### What you have to do
Transcribe all of the records word for word, please, omitting the pictures.

+++

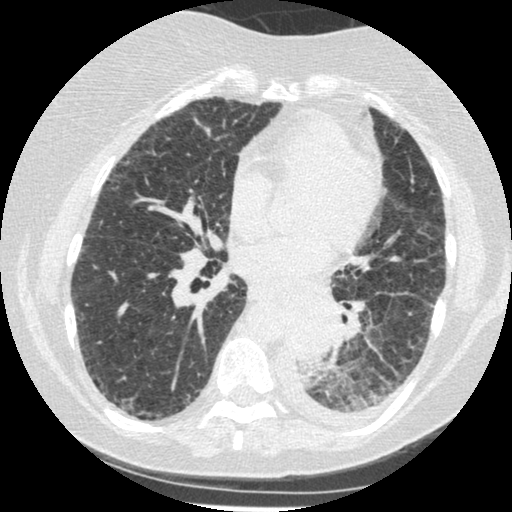
Chest CT (low-dose screening protocol), one axial image, third screening round (two years after baseline), lung window (W 1500 / L -600 HU), slice 238 of 341 in the series, 512 × 512 image matrix, field of view 310 × 310 mm. Female, age 60 years at enrolment.
Expert-annotated lung lesion, bounding box <276,303,343,375> (left, top, right, bottom; pixels). Screening reader's record for this exam (one nodule recorded; not confirmed to be the boxed lesion): non-calcified nodule or mass ≥4 mm, left lower lobe, 54 × 38 mm, smooth margins, soft tissue attenuation, pre-existing on the prior screen: yes; interval growth: yes.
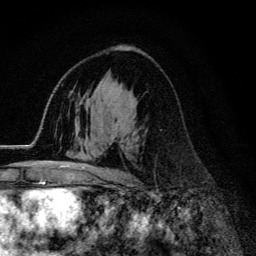
Breast MRI (dynamic contrast-enhanced), one axial slice; position 78 of 134 along the scan axis; cropped to one breast; dynamic contrast-enhanced series, time point 2 of 6 at this slice position (early post-contrast); 3 T; TE 4.2 ms, TR 9.3 ms; 1.2 mm slice thickness; 256 × 256 image matrix, field of view 150 × 150 mm. Female patient.
Annotated regions visible in this slice (semi-automatically segmented with operator editing):
- enhancing-tissue mask used for the functional tumour volume (all voxels passing the contrast-enhancement thresholds inside the analysis volume; usually the tumour): bounding box <59,165,125,174> (left, top, right, bottom; pixels)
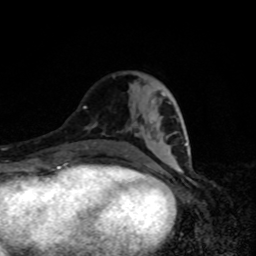
Breast MRI, one axial slice. Position 32 of 80 along the scan axis. Cropped to one breast. Dynamic contrast-enhanced series, time point 2 of 8 at this slice position (early post-contrast). 1.5 T. TE 4.2 ms, TR 7 ms. 256 × 256 image matrix, field of view 160 × 160 mm. Female patient.
Structures marked on this image (semi-automatically segmented with operator editing):
- enhancing-tissue mask used for the functional tumour volume (all voxels passing the contrast-enhancement thresholds inside the analysis volume; usually the tumour): box from (x=126, y=102) to (x=187, y=157) px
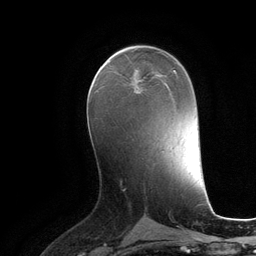
Breast MRI (dynamic contrast-enhanced), one axial slice. Position 61 of 134 along the scan axis. Cropped to one breast. Dynamic contrast-enhanced series, time point 2 of 6 at this slice position (early post-contrast). 3 T. TE 2.8 ms, TR 6.9 ms. 1.2 mm slice thickness. 256 × 256 image matrix, field of view 190 × 190 mm. Female patient.
Structures marked on this image (semi-automatic segmentation, software-assisted and operator-edited):
- enhancing-tissue mask used for the functional tumour volume (all voxels passing the contrast-enhancement thresholds inside the analysis volume; usually the tumour): box from (x=136, y=69) to (x=167, y=84) px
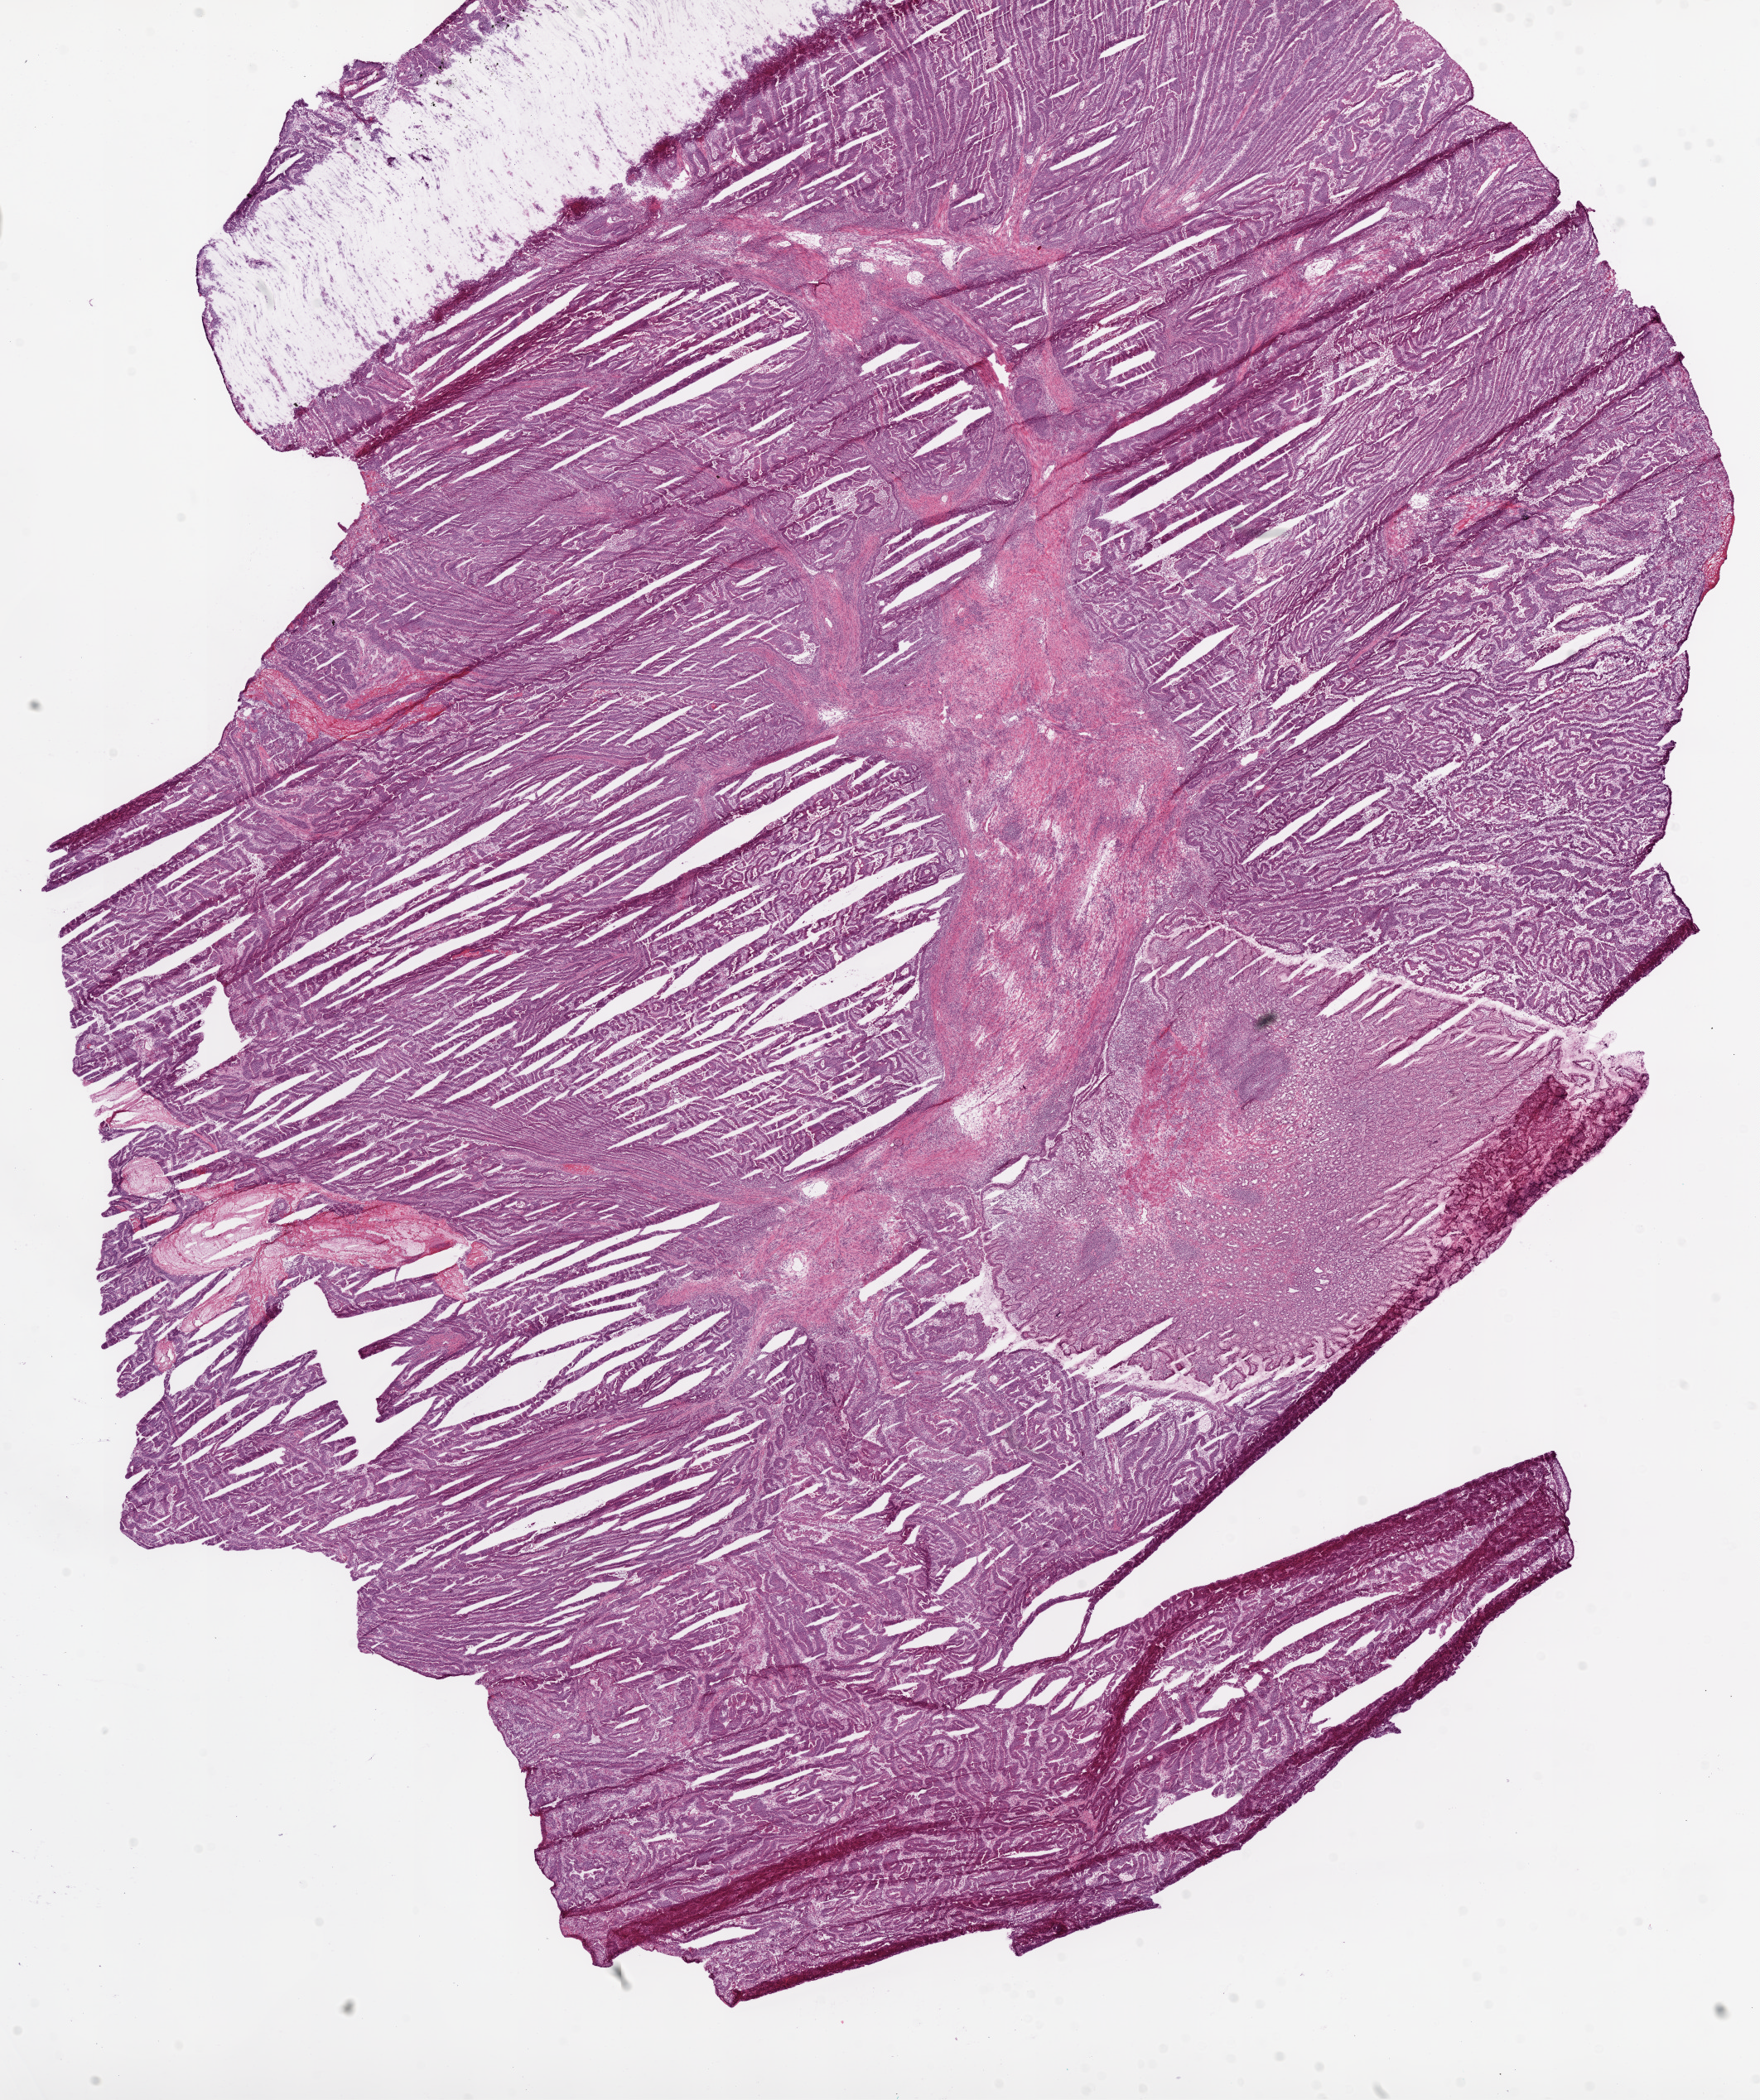
Whole-slide histology image, Hematoxylin and eosin (H&E) stained — shown as a low-resolution overview of the whole scanned area (about 17.1 x 20.3 mm, slide scanned at 20x), frozen section from the bottom of the tissue portion, primary tumour sample from the stomach. Patient: female, age at initial diagnosis 73 years. Composition of this section per pathologist review: tumour cells 75%, tumour nuclei 85%.
Diagnosis: Adenocarcinoma, NOS (body of stomach).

+++

### Response to the task
Chest CT (low-dose screening protocol), one axial image, third screening round (two years after baseline), lung window (W 1500 / L -600 HU), slice 238 of 341 in the series, 512 × 512 image matrix, field of view 310 × 310 mm. Female, age 60 years at enrolment.
Expert-annotated lung lesion, bounding box <276,303,343,375> (left, top, right, bottom; pixels). Screening reader's record for this exam (one nodule recorded; not confirmed to be the boxed lesion): non-calcified nodule or mass ≥4 mm, left lower lobe, 54 × 38 mm, smooth margins, soft tissue attenuation, pre-existing on the prior screen: yes; interval growth: yes.
Breast MRI (dynamic contrast-enhanced), one axial slice; position 78 of 134 along the scan axis; cropped to one breast; dynamic contrast-enhanced series, time point 2 of 6 at this slice position (early post-contrast); 3 T; TE 4.2 ms, TR 9.3 ms; 1.2 mm slice thickness; 256 × 256 image matrix, field of view 150 × 150 mm. Female patient.
Annotated regions visible in this slice (semi-automatically segmented with operator editing):
- enhancing-tissue mask used for the functional tumour volume (all voxels passing the contrast-enhancement thresholds inside the analysis volume; usually the tumour): bounding box <59,165,125,174> (left, top, right, bottom; pixels)
Breast MRI, one axial slice. Position 32 of 80 along the scan axis. Cropped to one breast. Dynamic contrast-enhanced series, time point 2 of 8 at this slice position (early post-contrast). 1.5 T. TE 4.2 ms, TR 7 ms. 256 × 256 image matrix, field of view 160 × 160 mm. Female patient.
Structures marked on this image (semi-automatically segmented with operator editing):
- enhancing-tissue mask used for the functional tumour volume (all voxels passing the contrast-enhancement thresholds inside the analysis volume; usually the tumour): box from (x=126, y=102) to (x=187, y=157) px
Breast MRI (dynamic contrast-enhanced), one axial slice. Position 61 of 134 along the scan axis. Cropped to one breast. Dynamic contrast-enhanced series, time point 2 of 6 at this slice position (early post-contrast). 3 T. TE 2.8 ms, TR 6.9 ms. 1.2 mm slice thickness. 256 × 256 image matrix, field of view 190 × 190 mm. Female patient.
Structures marked on this image (semi-automatic segmentation, software-assisted and operator-edited):
- enhancing-tissue mask used for the functional tumour volume (all voxels passing the contrast-enhancement thresholds inside the analysis volume; usually the tumour): box from (x=136, y=69) to (x=167, y=84) px
Whole-slide histology image, Hematoxylin and eosin (H&E) stained — shown as a low-resolution overview of the whole scanned area (about 17.1 x 20.3 mm, slide scanned at 20x), frozen section from the bottom of the tissue portion, primary tumour sample from the stomach. Patient: female, age at initial diagnosis 73 years. Composition of this section per pathologist review: tumour cells 75%, tumour nuclei 85%.
Diagnosis: Adenocarcinoma, NOS (body of stomach).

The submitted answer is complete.